En pensée je me reportais à 1938… J’avais 17 ans. L’Allemagne avait annexé l’Autriche. Nous tremblions déjà… Et nous avions bien raison : le 3 septembre 39 la France entrait en guerre…
Et le 10 mai de 40, l’offensive allemande se précipitait… J’ai terminé mes études sans établissement scolaire (transformé en Hôpital militaire) dans des locaux de fortune… Nous n’avions guère de livres, guère de professeurs non plus, et nous avions faim et peur… nos seuls loisirs étaient des cours de Croix-rouge, des entraînements à descendre dans des abris en des temps records (des aides aussi : nous étions sollicités, les hommes étant à la guerre).
Et nous n’avions pas vingt ans.
Je me souviens même avoir … «enseigné» mes camarades … en créant des réunions de répétitions à 10 ou 12 (avec les cours d’une ancienne élève) . Nous avions pallié à un manque de professeur de Philo. Ça n’a pas duré longtemps : un professeur l’a appris et je me suis retrouvée au milieu de la classe, chargées de répétitions officialisées… que j’avais répétées la veille chez le professeur qui était au lit, une jambe dans le plâtre!… J’ai même dû donner des dissertations qu’elle avait, bien sûr, corrigées.
J’ai parfois aussi remplacé au pied levé un prof empêché, dans les petites classes : pionne-répétitrice-prof d’à peine 19 ans, la classe, les alertes et les petits qui ont peur, et, pour pallier à la frousse, les poèmes, les chansons dans le fond des caves…
Ce fut une rude épreuve que je ne souhaite à personne.
Si je racontais cette histoire, aujourd’hui, dans un livre, me croirait-on ? Je m’y vois adulte.. Ai-je pu être vraiment jeune ?
Vous vivez très loin de ces souvenirs, vous avez des livres, des professeurs, des bibliothèques, et les magasins regorgent de victuailles, et tant de loisirs possibles…
Un instant, mettez des semelles de bois, râpées jusqu’aux fibres, et des vêtements archi-ravaudés où l’on grelottait l’hiver… les avions menacent, les gens que l’on croise sont peut-être à la solde de l’ennemi … et l’on ne sait rien de vrai sur les rumeurs menaçantes.

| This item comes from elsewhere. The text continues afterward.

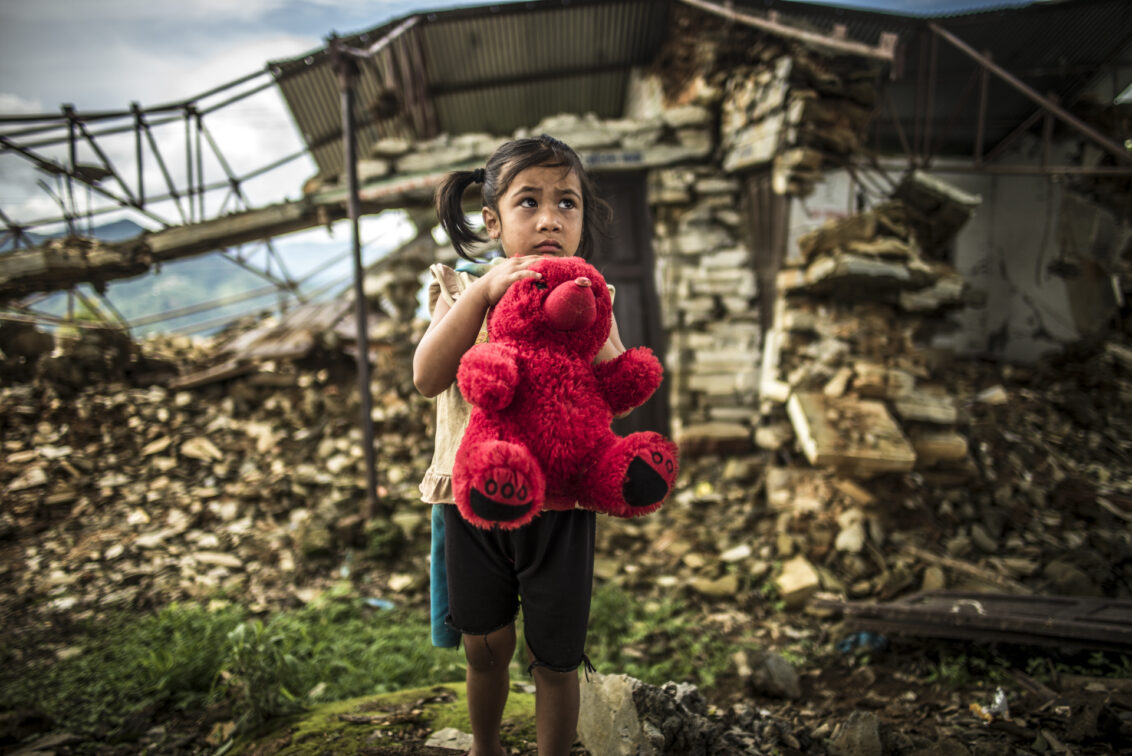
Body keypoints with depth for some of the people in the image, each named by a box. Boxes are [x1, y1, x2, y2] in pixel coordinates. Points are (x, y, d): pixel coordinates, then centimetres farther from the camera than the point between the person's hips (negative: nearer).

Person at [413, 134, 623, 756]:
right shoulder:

Pas de fêtes mais des deuils… et dans tout cela, je crois que ma plus grande peur résidait au fond de moi : peur de tout ce que j’ignorais.
Je sais maintenant que j’avais raison de trembler puisque je connais la suite de l’histoire et les camps inqualifiables d’extermination.
Et puis revenez très vite à vos cours et vos familles… et ayez une pensée pour ceux qui vivent encore ce que je viens d’évoquer, en Europe centrale, en Afrique et ailleurs… La paix est la chose au monde la plus difficile et la plus fragile. Profitez, avec respect, de la chance que vous avez (…) «
Le texte se poursuit et se termine par le passage déjà publié dans l’édito de mai, à propos de l’écriture de « Le temps de Julie » :
« Je suis heureuse aujourd’hui d’avoir écrit « Le temps de Julie » -qui fut si dur à finir, trop de souvenirs aigus en « noyant » les pages.
Ce que j’avais vécu en 1944 était si violent tout au fond de moi que Maria en est morte, que son enfant n’est pas né, le contraire de ma chance.
« Elle se reploie sur son ventre qu’elle enserre de ses deux bras. Elle n’est plus que le regret de cette vie qui palpite, là, sous ses deux mains, et qui n’ira pas jusqu’à la lumière. » (p. 122, Le temps de Julie, Castor Poche)
Comme j’ai eu de la chance, et vos grands-parents aussi, puisque nos enfants ont pu aller jusqu’à la lumière… »
Nous nous retrouverons, j’espère, le 15 Juin au vieux village de Mirabel, pour la lecture et pour échanger ensuite, et partager le verre de la Paix.